Uma nova prática sexual, conhecida como 'gooning', tem ganhado destaque nas redes sociais e em discussões sobre bem-estar íntimo, chamando a atenção de moradores de cidades como Rio das Ostras e Macaé. Caracterizada por sessões prolongadas de excitação e o adiamento repetido do orgasmo, a tendência promete intensificar o prazer, mas levanta questões importantes sobre os limites da saúde sexual na Região dos Lagos e em todo o Norte Fluminense.
A técnica básica por trás do gooning não é novidade; ela se assemelha ao que antes era chamado de 'edging', onde o indivíduo se mantém 'na beirada' do clímax sem atingi-lo imediatamente. No entanto, o gooning eleva essa experiência a um novo patamar, envolvendo sessões que podem durar horas, frequentemente acompanhadas de fantasias, vídeos eróticos ou pornografia, buscando um estado de transe erótico e desligamento do mundo.
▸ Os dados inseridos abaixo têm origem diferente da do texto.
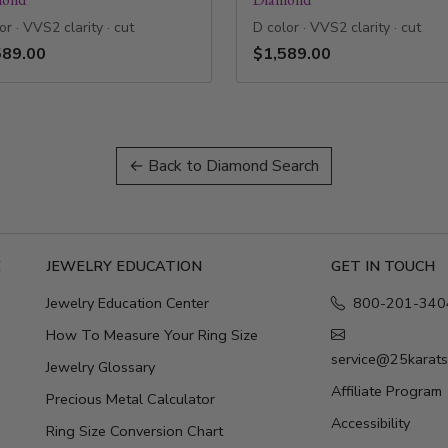
or · VVS2 clarity · cut
D color · VVS2 clarity · cut
589.00
$1,589.00
← Back to Diamond Search
E
JEWELRY EDUCATION
GET IN TOUCH
Jewelry Education Center
800-201-340
How To Measure Your Ring Size
service@25karat
Jewelry Glossary
Affiliate Program
Precious Metal Calculator
Accessibility
Ring Size Conversion Chart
O que é o Gooning e como ele funciona
O gooning consiste em um ciclo de intensa estimulação sexual, geralmente por meio da masturbação, onde o orgasmo é intencionalmente adiado. A pessoa se aproxima do clímax, diminui ou interrompe o estímulo, permite que a excitação diminua ligeiramente e, em seguida, recomeça o processo. Esse ciclo pode ser repetido várias vezes, prolongando a sensação de prazer e aumentando a tensão sexual antes de um eventual orgasmo, ou mesmo sem que ele ocorra.
A prática é descrita por muitos como uma forma de explorar a própria sexualidade e aumentar a percepção das sensações. Para alguns, o adiamento do orgasmo pode, de fato, intensificar o clímax final. No contexto de casais, o gooning pode ser uma ferramenta para prolongar as carícias e melhorar a comunicação, à medida que os parceiros aprendem a observar e responder às reações um do outro, promovendo uma maior conexão íntima.
Prazer Intensificado ou Armadilha? Os Benefícios e Riscos da Prática
Embora o gooning possa oferecer uma experiência de prazer prolongado e maior controle sobre o orgasmo, especialmente para homens que buscam gerenciar a ejaculação precoce, é crucial reconhecer que não há garantia de um orgasmo espetacular. Algumas pessoas podem experimentar cansaço, perda de excitação ou até frustração. O corpo humano não segue um manual de tendências e as reações podem variar significativamente.
O problema surge quando a busca por esse prazer prolongado começa a consumir tempo excessivo, interferindo na rotina diária, no sono, no trabalho ou nos relacionamentos. A dependência de estímulos cada vez mais intensos para alcançar o mesmo efeito é um sinal de alerta, assim como a preferência pela prática em detrimento de contatos afetivos reais. A saúde sexual, como um todo, deve ser vista de forma equilibrada, conforme orientações da Organização Mundial da Saúde.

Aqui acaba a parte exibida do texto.